:: Texte extrait ::
------------------------------

Les faits que nous venons de rappeler n’apparaissent pas dans les histoires générales avec toute leur gravité et toutes leurs conséquences, parce qu’ils se perdent dans le drame des événemens; mais, lorsqu’on les suit l’un après l’autre en les dégageant des incidens étrangers, on reste frappé d’un étonnement douloureux en voyant à quels tristes hasards les reines apocryphes ont livré la monarchie dans les derniers siècles de son existence; elles ont pour ainsi dire mis la main à tous nos désastres et tout avili autour d’elles, l’église, la cour et la nation.

Les papes, qui dans le moyen âge avaient excommunié les rois au moindre scandale public, ne protestèrent jamais, sous les Valois ni les Bourbons, contre le scandale des favorites; ils se rappelaient que, sous Henry VIII, l’Angleterre et le saint-siège avaient été brouillés par les femmes, et, pour retenir les rois de France dans le catholicisme, ils leur accordaient indulgence plénière et tenaient comme eux la cérémonie du sacre pour une sorte d’absolution préventive qui leur permettait de pécher tout à leur aise. Les confesseurs ne pouvaient se montrer plus sévères que les papes. Un seul d’entre

  1. Voyez l’étude publiée dans la Revue par M. Louis de Carné sur le Gouvernement de Mme de Pompadour, livraison du 15 janvier 1859.

------------------------------

:: Source des données ::
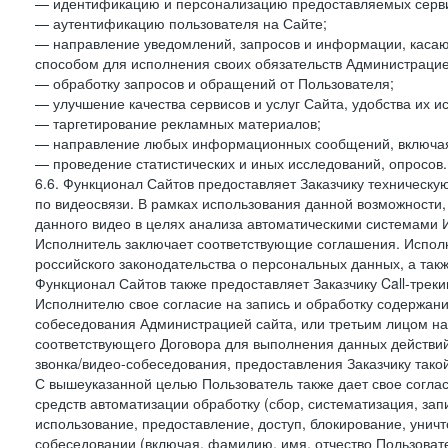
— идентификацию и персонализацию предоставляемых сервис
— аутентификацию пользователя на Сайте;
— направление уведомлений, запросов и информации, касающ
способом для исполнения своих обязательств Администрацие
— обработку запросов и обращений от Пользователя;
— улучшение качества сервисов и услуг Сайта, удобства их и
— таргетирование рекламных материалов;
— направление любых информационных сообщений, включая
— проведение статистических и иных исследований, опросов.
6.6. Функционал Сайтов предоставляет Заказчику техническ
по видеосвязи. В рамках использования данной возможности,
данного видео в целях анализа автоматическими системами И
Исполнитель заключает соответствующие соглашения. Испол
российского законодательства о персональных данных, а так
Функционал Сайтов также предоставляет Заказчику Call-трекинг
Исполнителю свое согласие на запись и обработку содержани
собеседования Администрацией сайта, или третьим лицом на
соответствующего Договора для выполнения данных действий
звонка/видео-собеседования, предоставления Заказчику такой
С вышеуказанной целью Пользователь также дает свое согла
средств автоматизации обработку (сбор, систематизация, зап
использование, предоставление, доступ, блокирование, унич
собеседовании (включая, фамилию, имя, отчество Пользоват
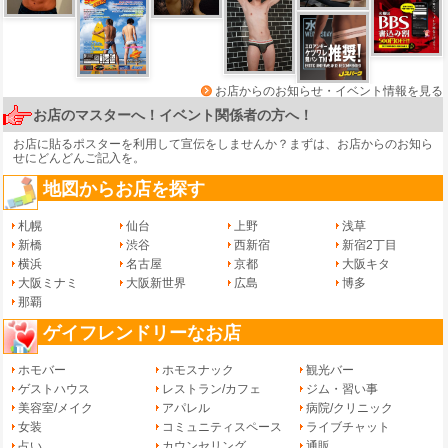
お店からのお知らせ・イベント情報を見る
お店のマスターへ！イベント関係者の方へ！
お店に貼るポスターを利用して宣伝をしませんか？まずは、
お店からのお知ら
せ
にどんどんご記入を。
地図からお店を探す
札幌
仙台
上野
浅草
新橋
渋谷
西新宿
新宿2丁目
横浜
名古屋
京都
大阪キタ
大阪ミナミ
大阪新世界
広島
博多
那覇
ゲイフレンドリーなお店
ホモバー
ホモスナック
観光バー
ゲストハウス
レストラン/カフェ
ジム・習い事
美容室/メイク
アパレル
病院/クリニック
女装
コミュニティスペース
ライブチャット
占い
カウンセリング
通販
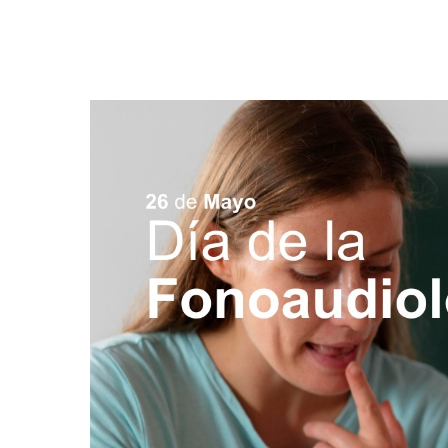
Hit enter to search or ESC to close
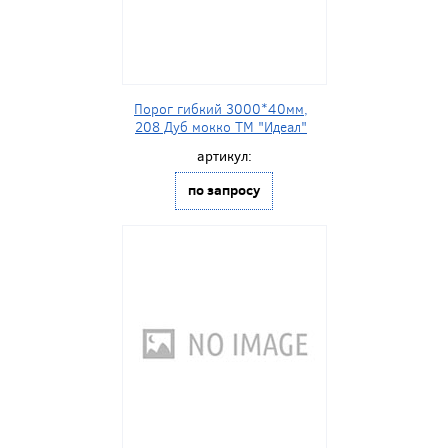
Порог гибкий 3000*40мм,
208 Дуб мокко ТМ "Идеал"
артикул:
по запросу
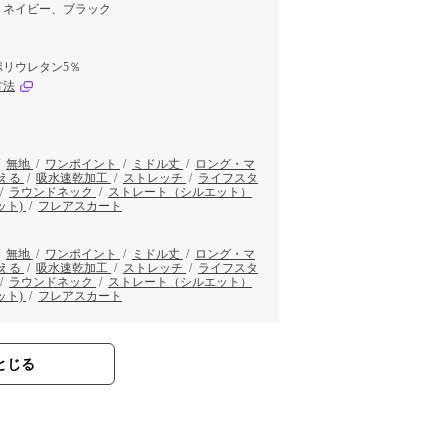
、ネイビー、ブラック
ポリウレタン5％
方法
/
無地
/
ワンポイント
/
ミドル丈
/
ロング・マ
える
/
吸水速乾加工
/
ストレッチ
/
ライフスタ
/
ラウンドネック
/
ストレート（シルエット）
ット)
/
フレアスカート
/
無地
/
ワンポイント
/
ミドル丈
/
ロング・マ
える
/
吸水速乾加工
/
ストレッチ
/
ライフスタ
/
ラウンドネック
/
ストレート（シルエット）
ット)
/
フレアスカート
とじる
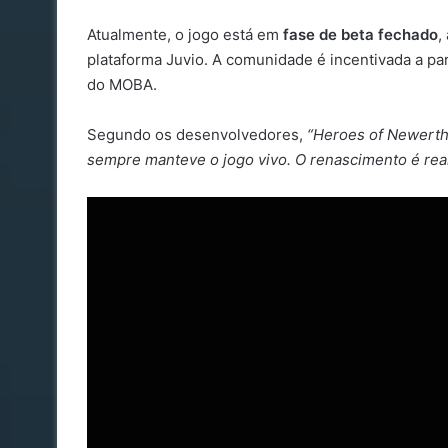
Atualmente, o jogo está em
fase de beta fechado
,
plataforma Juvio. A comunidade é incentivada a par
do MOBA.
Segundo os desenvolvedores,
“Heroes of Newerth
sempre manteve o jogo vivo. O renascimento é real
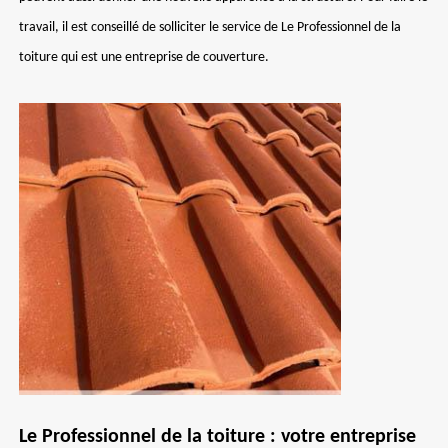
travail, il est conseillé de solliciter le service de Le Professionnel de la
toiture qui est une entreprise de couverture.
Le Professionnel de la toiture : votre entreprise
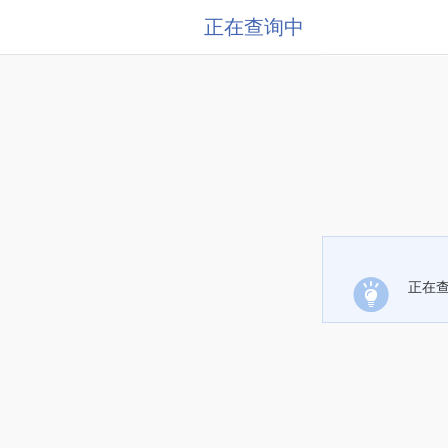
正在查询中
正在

------------------------------

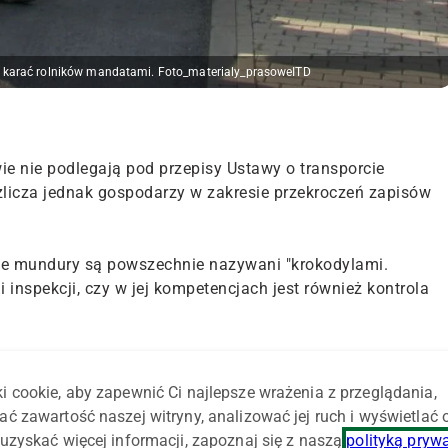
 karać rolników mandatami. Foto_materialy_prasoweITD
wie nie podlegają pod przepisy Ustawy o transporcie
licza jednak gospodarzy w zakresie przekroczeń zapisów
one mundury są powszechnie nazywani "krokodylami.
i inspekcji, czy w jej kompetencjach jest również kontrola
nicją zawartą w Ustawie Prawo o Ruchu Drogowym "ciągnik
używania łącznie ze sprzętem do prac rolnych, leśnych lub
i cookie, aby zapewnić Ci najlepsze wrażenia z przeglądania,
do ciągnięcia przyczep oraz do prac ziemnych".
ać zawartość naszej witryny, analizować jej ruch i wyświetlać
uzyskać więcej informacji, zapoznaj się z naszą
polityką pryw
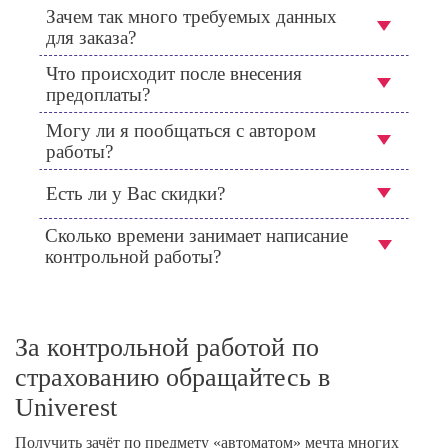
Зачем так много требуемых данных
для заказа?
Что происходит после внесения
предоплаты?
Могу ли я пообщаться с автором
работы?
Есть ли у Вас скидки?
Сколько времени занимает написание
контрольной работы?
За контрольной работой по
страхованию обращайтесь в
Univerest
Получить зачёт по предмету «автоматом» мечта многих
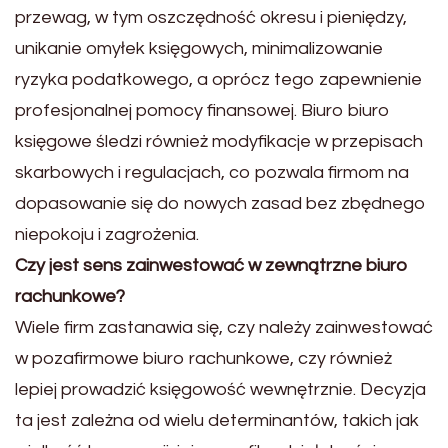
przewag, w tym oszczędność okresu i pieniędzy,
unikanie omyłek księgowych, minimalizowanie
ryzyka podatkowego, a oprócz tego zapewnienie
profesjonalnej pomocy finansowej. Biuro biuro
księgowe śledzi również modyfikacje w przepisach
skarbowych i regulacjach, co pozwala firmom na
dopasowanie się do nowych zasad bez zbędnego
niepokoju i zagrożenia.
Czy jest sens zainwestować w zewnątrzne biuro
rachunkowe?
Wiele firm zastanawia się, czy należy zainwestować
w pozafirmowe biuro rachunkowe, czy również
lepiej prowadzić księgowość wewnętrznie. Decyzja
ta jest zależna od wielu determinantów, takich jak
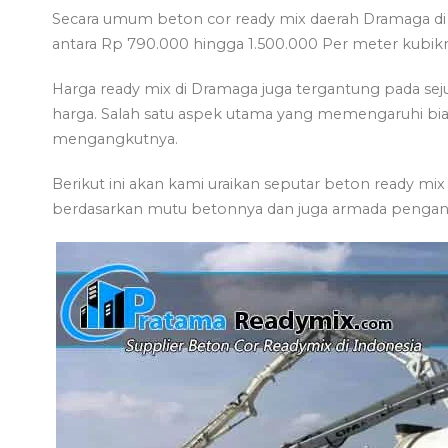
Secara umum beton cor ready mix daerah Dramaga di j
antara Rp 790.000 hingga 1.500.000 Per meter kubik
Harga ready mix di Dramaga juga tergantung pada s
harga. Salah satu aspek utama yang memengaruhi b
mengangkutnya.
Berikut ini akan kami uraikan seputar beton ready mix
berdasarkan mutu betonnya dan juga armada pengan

------------------------------

Recopiez le passage du texte sur les favorites royales qui commence aux mots « Les papes, qui » et s'arrête après « 15 janvier 1859. ». Les lignes ne servent à rien pour cet exercice.

:: Zone de réponse ::
Les papes, qui dans le moyen âge avaient excommunié les rois au moindre scandale public, ne protestèrent jamais, sous les Valois ni les Bourbons, contre le scandale des favorites; ils se rappelaient que, sous Henry VIII, l’Angleterre et le saint-siège avaient été brouillés par les femmes, et, pour retenir les rois de France dans le catholicisme, ils leur accordaient indulgence plénière et tenaient comme eux la cérémonie du sacre pour une sorte d’absolution préventive qui leur permettait de pécher tout à leur aise. Les confesseurs ne pouvaient se montrer plus sévères que les papes. Un seul d’entre

  1. Voyez l’étude publiée dans la Revue par M. Louis de Carné sur le Gouvernement de Mme de Pompadour, livraison du 15 janvier 1859.